A Vida em Família: a arte como via de mudança



Um prefeito que ama a literatura e não manja nada de administração. Um criminoso pé de chinelo que vira poeta. Um ladrão meia-boca que se acha um grande gângster e que venera o Papa Francisco. Um assalto malsucedido que aproxima esses três personagens e muda suas vidas completamente.

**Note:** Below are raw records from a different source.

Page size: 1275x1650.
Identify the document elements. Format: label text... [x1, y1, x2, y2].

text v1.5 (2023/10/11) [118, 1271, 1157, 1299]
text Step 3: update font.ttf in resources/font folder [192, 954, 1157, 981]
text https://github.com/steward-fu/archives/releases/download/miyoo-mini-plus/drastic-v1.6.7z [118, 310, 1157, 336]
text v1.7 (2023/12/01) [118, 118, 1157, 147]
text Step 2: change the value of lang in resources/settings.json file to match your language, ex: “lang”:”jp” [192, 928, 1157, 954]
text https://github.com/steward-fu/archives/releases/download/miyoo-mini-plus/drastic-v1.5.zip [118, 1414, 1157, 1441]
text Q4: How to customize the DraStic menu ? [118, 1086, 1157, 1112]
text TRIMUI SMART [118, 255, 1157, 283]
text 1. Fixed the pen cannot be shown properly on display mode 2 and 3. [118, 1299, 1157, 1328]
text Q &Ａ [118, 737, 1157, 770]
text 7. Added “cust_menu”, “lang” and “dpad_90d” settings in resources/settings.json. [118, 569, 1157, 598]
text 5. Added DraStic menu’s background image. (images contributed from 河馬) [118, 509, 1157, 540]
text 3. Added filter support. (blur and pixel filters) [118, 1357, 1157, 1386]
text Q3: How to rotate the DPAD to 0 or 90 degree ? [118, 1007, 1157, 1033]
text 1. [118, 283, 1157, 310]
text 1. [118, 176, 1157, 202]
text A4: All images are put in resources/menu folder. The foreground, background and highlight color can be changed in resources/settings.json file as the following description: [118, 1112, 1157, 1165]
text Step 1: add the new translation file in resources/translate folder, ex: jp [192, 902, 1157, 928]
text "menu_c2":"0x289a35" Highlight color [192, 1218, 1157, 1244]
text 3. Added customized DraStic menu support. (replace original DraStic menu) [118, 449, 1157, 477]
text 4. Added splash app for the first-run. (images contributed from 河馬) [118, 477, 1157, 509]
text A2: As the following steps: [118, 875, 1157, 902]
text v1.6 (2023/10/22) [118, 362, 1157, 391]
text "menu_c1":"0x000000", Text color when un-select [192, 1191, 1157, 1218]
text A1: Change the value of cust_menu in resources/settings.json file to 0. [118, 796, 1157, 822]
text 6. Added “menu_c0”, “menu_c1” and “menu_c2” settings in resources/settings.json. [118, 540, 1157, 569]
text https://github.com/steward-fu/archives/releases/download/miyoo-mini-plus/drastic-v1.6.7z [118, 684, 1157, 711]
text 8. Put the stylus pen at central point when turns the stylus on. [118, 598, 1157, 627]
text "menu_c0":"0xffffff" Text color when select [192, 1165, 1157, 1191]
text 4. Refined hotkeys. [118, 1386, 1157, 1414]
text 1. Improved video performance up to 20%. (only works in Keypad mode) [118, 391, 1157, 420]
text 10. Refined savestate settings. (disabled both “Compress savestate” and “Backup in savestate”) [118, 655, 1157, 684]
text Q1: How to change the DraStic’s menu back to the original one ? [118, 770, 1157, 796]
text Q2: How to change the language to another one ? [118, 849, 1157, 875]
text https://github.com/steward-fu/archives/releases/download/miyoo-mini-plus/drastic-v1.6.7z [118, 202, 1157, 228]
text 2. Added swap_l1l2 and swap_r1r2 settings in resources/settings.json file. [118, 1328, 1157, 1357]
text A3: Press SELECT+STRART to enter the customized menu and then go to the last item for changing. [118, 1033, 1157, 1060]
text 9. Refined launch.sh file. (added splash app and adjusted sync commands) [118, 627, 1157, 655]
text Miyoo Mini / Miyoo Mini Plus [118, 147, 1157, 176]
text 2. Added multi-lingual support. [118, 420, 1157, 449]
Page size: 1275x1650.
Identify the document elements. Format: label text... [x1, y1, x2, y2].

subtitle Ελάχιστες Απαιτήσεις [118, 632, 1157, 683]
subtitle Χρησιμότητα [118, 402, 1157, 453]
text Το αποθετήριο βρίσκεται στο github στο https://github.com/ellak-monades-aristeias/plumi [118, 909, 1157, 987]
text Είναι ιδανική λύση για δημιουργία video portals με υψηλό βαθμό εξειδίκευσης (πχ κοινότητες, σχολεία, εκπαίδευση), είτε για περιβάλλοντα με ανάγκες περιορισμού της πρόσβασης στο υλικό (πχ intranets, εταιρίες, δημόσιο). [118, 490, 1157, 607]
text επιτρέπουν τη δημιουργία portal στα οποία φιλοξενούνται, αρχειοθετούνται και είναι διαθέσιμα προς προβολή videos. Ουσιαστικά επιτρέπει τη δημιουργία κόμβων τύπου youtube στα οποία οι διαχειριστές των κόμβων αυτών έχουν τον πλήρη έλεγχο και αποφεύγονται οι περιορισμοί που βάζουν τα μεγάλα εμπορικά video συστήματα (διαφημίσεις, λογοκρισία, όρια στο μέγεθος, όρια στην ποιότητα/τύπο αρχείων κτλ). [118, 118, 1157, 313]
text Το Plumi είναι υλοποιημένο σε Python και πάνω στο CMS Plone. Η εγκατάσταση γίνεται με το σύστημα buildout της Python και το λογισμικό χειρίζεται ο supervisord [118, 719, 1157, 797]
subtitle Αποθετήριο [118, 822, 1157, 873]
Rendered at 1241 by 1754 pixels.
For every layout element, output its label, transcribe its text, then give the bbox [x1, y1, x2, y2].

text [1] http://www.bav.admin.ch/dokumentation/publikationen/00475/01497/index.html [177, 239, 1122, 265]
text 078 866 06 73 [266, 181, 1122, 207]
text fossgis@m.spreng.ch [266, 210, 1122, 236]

Os irmãos Pati (Claudio Giangreco) e Angiolino (Antonio Carluccio) são dois ladrõezinhos mequetrefes que decidem roubar o posto de combustível. O plano dá errado, Pati acaba matando o cão de guarda e assumindo a culpa sozinho, para livrar a cara do parceiro. Na prisão, todas as noites Pati tem pesadelos com o cão morto, e a forma que encontra para lidar com seu peso na consciência é inusitada: colocando seus sentimentos nas poesias que cria nas aulas semanais de escrita e literatura que o prefeito Filippo (Gustava Caputo), um apaixonado pelas artes, ministra no presídio.


Como o próprio nome diz, Disperata, é um lugar sem esperança. A cidadezinha do sul da Itália não recebe recursos do governo, e seu prefeito não tem ânimo para lutar por melhorias. À população cabe sentar e ver a vida passar, dia após dia, sempre igual. Nesse cenário monótono e sem perspectivas, alguns se ocupam (as mulheres que compram mantimentos, trabalham no mercado e em casa), enquanto outros sentam e esperam por um milagre (homens que passam o dia no bar bebendo, jogando e contando vantagens).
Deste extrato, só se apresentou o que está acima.